Over the years, the Khalistan movement has been hogging limelight on Canadian soil. Sikhs for Justice (SFJ), a pro-Khalistan outfit based out of India, recently conducted a so-called “referendum” on Khalistan.
The voting took place at the Guru Nanak Sikh Gurdwara in the town of Surrey, the same gurdwara which was headed by SFJ’s principal figure in the province Hardeep Singh Nijjar, before he was gunned down by unidentified assailants on June 18 in its parking lot. However, the exercise witnessed a low turnout, forcing the organisers to announce a revote on October 29. A vast majority of local Sikhs in Surrey dubbed the referendum a “sham exercise that doesn’t reflect the community’s sentiments”.
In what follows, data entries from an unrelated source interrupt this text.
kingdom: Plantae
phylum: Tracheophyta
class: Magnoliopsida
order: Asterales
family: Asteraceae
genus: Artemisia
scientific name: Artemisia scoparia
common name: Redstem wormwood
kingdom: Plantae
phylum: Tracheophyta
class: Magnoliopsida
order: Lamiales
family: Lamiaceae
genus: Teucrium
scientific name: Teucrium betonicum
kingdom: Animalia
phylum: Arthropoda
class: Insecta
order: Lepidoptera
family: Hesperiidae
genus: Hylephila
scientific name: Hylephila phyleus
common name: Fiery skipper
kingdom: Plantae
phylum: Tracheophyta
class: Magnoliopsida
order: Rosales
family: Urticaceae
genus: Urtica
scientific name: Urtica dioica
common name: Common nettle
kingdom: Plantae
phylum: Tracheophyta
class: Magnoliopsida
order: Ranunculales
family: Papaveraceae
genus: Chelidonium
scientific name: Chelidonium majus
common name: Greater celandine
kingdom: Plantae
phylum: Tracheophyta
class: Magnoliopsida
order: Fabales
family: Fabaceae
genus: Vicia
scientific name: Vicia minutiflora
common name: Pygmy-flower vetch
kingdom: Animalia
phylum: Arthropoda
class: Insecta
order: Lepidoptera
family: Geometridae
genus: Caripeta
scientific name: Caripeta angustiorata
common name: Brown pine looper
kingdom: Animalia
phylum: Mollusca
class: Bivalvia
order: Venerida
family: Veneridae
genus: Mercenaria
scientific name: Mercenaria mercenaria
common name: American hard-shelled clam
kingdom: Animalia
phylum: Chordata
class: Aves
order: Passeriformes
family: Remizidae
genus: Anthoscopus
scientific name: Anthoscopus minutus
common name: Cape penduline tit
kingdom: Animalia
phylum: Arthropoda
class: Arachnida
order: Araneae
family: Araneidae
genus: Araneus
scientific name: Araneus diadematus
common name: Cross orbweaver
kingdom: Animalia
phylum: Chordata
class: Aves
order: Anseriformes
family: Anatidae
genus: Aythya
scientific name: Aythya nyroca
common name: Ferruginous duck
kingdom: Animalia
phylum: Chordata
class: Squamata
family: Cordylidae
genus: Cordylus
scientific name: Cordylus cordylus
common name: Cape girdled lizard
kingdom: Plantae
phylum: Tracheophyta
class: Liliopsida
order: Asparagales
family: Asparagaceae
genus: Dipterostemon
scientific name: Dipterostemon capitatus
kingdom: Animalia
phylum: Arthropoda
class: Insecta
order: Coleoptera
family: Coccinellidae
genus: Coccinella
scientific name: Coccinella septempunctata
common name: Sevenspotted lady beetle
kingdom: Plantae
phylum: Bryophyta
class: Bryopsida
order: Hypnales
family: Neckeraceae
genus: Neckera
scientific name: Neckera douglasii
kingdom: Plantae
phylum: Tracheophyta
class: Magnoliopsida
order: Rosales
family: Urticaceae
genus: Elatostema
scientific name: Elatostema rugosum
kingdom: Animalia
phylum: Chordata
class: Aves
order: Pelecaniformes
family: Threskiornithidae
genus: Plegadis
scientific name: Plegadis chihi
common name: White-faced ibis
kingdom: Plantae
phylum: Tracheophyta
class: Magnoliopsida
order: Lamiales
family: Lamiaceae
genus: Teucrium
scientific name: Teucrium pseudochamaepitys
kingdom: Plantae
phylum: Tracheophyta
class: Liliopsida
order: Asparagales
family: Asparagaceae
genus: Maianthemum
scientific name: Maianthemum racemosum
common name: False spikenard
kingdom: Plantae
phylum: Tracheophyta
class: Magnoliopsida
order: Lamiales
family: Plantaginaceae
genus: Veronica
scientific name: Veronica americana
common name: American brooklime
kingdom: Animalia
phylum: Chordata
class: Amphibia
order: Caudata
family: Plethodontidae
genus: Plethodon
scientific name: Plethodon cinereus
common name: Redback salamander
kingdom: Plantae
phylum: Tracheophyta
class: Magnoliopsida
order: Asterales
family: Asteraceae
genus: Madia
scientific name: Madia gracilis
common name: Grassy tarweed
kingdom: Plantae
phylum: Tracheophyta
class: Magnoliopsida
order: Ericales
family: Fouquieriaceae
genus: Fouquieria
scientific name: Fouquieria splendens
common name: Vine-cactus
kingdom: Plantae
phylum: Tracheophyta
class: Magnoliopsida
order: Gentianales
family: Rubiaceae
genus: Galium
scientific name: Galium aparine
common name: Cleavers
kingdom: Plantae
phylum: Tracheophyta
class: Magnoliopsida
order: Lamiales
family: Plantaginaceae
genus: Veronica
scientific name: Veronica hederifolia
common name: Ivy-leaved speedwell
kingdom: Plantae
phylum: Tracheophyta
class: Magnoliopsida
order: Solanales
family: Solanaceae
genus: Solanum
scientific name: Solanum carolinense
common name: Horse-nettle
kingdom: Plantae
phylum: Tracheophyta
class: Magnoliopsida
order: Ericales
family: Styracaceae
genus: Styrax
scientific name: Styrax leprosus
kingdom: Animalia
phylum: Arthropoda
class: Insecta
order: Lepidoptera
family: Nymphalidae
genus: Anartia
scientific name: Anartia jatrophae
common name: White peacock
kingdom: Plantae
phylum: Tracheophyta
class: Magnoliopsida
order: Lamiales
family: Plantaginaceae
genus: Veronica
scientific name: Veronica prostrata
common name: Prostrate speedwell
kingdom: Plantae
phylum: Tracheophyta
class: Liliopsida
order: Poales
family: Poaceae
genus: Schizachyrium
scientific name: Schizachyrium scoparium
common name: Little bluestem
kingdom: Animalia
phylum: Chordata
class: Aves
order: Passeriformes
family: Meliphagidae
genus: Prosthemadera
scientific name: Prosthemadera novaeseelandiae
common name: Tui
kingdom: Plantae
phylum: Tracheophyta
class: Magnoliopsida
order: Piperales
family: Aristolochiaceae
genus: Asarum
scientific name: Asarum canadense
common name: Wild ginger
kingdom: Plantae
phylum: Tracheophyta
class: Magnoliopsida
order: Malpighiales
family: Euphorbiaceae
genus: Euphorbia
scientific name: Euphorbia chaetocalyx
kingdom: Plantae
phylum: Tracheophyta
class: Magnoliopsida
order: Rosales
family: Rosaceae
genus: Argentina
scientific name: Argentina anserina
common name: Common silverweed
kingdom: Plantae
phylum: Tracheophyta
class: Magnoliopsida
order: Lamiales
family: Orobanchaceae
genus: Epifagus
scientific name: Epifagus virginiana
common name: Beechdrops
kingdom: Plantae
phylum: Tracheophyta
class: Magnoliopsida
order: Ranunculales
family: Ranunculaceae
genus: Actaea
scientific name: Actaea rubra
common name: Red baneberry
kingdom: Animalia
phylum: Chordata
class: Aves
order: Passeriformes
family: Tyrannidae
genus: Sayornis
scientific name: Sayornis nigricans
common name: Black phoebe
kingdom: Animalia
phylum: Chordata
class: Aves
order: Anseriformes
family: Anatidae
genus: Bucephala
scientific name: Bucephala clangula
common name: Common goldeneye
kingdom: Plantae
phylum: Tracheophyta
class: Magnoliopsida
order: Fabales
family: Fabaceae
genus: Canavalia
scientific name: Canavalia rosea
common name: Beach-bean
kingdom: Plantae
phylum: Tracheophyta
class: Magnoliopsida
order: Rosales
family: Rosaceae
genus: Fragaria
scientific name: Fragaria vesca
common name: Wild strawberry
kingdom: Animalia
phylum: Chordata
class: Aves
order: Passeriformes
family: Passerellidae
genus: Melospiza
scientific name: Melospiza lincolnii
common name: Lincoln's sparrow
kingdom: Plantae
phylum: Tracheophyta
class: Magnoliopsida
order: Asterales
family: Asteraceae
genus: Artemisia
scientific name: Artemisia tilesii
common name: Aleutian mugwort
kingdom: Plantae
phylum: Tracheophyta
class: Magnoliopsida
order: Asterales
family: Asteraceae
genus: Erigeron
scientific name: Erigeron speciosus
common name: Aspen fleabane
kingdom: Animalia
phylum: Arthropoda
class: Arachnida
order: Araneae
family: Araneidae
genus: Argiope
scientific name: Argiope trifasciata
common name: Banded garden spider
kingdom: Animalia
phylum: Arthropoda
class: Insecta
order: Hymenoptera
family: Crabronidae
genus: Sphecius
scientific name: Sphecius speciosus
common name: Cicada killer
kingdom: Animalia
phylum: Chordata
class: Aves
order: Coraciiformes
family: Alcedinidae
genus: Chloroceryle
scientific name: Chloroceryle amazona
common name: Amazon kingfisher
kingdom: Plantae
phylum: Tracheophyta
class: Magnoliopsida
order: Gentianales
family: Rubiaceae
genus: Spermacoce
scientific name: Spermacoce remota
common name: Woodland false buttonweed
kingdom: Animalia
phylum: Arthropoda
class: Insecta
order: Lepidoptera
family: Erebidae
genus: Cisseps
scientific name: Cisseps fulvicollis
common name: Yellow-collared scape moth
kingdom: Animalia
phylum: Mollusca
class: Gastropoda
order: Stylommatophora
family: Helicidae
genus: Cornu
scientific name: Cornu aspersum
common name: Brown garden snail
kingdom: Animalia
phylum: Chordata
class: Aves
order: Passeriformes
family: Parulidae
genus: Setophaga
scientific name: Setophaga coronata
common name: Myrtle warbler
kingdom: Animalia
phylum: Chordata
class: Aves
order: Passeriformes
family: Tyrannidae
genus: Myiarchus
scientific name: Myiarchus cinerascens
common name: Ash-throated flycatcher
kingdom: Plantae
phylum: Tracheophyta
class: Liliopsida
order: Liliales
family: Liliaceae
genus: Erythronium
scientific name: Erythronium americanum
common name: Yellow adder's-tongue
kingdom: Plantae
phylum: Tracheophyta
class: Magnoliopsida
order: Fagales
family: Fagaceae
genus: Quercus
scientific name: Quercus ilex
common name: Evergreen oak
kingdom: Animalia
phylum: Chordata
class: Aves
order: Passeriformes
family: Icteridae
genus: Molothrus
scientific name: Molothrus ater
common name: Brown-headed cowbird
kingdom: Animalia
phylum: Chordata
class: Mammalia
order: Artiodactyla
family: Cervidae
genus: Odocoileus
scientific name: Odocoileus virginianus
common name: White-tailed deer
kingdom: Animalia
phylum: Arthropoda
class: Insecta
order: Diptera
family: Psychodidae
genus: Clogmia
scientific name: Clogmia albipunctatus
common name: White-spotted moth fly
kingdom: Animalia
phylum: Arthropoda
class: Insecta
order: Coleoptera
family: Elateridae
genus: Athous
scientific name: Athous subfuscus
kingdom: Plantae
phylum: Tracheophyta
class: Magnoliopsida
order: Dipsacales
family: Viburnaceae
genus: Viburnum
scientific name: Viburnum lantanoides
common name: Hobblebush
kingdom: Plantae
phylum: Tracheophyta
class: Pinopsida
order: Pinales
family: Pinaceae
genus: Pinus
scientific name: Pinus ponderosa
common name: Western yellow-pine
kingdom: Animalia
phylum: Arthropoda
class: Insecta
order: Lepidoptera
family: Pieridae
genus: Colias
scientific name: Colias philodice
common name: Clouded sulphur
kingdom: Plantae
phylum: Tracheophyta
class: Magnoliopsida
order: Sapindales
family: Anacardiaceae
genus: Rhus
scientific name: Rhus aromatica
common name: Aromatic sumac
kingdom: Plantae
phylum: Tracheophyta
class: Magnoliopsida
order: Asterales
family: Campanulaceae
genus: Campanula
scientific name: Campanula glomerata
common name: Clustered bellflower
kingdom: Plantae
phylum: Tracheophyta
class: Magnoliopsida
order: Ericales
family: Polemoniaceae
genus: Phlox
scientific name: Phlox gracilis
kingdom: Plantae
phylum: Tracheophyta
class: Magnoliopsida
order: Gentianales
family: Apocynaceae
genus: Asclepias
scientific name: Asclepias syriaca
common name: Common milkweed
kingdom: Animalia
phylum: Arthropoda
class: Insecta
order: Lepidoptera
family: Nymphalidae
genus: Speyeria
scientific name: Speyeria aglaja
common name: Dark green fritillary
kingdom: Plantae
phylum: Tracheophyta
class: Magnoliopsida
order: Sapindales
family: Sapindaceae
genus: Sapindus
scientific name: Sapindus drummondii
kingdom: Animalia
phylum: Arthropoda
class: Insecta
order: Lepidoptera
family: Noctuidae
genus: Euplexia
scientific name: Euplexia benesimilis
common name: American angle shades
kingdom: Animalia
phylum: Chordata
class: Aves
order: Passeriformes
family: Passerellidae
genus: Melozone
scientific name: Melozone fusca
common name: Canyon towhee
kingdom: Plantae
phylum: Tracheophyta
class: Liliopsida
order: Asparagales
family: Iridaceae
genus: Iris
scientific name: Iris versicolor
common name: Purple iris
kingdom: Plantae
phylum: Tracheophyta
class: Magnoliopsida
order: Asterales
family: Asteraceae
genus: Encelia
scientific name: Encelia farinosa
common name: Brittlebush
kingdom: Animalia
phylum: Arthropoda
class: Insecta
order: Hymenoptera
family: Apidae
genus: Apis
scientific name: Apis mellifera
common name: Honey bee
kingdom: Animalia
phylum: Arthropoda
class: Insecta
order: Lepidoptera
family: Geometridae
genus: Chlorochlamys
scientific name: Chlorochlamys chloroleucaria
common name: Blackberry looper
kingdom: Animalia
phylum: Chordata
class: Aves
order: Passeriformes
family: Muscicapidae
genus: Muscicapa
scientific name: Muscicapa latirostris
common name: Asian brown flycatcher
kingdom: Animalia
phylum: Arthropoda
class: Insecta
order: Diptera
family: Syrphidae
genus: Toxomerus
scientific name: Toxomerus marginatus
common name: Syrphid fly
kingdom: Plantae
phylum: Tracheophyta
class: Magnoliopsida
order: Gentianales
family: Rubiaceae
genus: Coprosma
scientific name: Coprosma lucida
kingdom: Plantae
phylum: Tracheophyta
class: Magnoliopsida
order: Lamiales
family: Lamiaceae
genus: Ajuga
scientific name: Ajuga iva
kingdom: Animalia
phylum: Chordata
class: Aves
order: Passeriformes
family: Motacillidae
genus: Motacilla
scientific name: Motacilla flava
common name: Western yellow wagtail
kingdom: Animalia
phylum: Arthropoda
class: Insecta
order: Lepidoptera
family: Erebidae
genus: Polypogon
Earlier, on June 4, a parade held in Brampton, Ontario, ahead of the 39th anniversary of Operation Bluestar at the Golden Temple in Amritsar, sparked a controversy. A tableau in the parade seemed to celebrate the assassination of former Indian Prime Minister Indira Gandhi, portraying a blood-stained figure in a white saree surrounded by turbaned men holding guns. External Affairs Minister S Jaishankar criticised the event, questioning the support for separatists and extremists in Canada.
In March 2022, Canadian PM Justin Trudeau’s Liberal Party forged an alliance with the New Democratic Party (NDP), led by Jagmeet Singh, who openly endorsed the Khalistan Referendum on Canadian soil, framing it as a “fundamental human right of Canadian Sikhs protected by local and international laws.”
With over 7.7 lakh Sikhs, constituting approximately 2 percent of Canada’s total population, the Sikh community holds significant political influence in Canada, boasting 18 Sikh MPs in the Canadian parliament in 2019, surpassing the 13 Sikh MPs in India.